I wonder if maybe being a lonely virgin for so long has made me subconsciously associate unattainability in women with attractiveness

As Motorhead said, "You know the chase is better than the catch,"

Does anyone have the opposite problem? That is, I have no interest in girls until they have interest in me. I'm guessing I view them as unattainable by default.

How do you fix this?

Fuck is that true. I'm all into a girl but once I get them I lose all interest. Then I think about the next one I wanna chase, even when I'm with one.

Woman here. I have the opposite, I feel sick with men who show no interest in me or want a quick fuck.

I'm exclusively attracted to guys who are insanely obsessed about me. If they show any sign of lack of inferest I hit the road.

It kinda sucks because some guys are not the type to make the first move or to show too much interest because playing it cool is one flirting tactic. So I tend to miss out on good opportunities because of that. Shame.

isn't that normal and how it usually happens?

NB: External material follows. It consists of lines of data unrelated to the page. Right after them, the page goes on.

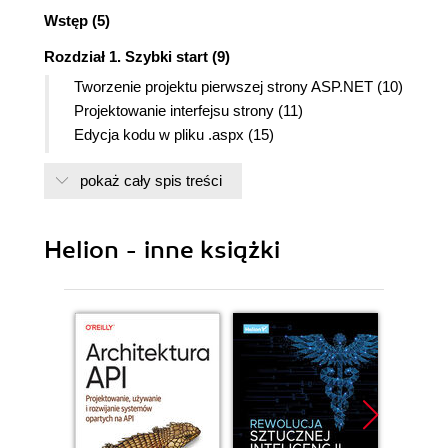
Wstęp (5)
Rozdział 1. Szybki start (9)
Tworzenie projektu pierwszej strony ASP.NET (10)
Projektowanie interfejsu strony (11)
Edycja kodu w pliku .aspx (15)
Programowanie silnika strony ASP.NET (17)
pokaż cały spis treści
Walidacja danych (20)
Rozdział 2. Praktyka projektowania stron ASP.NET
Helion - inne książki
(25)
Wzorzec strony (master page) (25)
Site map i komponent SiteMapPath (31)
Dwa słowa na temat kaskadowych arkuszy
stylów (36)
Czas życia sesji i aplikacji ASP.NET (40)
Sesja i dane sesji (41)
Pliki cookies (45)
Dane aplikacji (46)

It's good practice to work out for yourself what you like in a person and pursue people you're attracted to regardless of whether or not they give you signs. It's a simple way to work out who will pair with you or not, because you can figure out if somebody is hiding their feelings for fear of rejection or just isn't interested.

If you base how you feel about somebody based on how they feel toward you then you're showing somewhat needy behavior. Don't let how others feel about you or especially not your perception of their feelings affect you that much.

Seems like sound advice. I'll keep it in mind for next time.
I think it depends on whether you will accept what life gives you, which is what I tend to do. It's not reliable, of course.